## [Your objective]
Among the lines of the material below, count those holding "בתקופה". Report the number by itself.

## [Records shown]
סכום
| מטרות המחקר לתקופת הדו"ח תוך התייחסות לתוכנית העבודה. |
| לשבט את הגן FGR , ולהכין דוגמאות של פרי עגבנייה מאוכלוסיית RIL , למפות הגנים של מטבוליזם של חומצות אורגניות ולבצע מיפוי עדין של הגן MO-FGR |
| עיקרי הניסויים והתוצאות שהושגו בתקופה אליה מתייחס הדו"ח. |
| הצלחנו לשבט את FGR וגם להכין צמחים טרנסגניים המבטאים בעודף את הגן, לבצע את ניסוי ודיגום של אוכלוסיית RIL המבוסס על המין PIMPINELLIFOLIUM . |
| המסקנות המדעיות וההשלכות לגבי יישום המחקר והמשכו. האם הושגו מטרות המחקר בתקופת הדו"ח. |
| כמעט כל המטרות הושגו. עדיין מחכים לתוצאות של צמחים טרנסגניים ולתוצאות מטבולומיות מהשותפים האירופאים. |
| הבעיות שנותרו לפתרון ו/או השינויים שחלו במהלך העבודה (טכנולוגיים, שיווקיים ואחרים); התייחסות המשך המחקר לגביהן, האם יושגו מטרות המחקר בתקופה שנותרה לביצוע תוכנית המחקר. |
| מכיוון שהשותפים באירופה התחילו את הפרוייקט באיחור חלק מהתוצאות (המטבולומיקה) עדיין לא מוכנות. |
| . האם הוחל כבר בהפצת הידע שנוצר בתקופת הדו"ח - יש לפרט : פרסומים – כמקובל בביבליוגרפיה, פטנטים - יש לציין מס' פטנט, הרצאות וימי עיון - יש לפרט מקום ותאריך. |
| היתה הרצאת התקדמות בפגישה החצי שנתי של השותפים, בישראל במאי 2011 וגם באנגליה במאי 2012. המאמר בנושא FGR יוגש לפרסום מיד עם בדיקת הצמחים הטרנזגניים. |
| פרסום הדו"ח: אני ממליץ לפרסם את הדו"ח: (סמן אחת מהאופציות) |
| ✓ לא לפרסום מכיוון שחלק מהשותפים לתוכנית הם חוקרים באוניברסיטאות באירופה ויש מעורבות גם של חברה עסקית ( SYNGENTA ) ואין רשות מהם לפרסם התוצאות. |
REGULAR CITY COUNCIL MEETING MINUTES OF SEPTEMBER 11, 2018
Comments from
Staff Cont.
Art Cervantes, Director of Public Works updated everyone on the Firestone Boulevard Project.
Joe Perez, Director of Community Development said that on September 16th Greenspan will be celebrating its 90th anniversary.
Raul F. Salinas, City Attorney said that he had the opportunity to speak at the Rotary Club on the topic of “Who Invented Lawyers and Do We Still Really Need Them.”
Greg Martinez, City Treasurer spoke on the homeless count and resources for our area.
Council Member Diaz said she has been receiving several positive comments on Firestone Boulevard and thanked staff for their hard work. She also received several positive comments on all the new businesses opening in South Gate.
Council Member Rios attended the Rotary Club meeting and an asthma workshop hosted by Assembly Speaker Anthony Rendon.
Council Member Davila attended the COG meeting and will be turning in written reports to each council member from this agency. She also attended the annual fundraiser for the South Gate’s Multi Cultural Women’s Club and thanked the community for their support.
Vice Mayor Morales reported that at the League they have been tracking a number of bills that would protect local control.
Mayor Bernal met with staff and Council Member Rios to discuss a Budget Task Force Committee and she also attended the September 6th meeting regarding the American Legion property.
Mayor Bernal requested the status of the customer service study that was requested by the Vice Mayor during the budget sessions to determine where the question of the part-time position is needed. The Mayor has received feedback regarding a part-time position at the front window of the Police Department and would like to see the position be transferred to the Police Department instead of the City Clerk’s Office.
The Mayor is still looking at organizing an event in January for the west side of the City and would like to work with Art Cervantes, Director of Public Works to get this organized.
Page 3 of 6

## [Result of this exercise]
2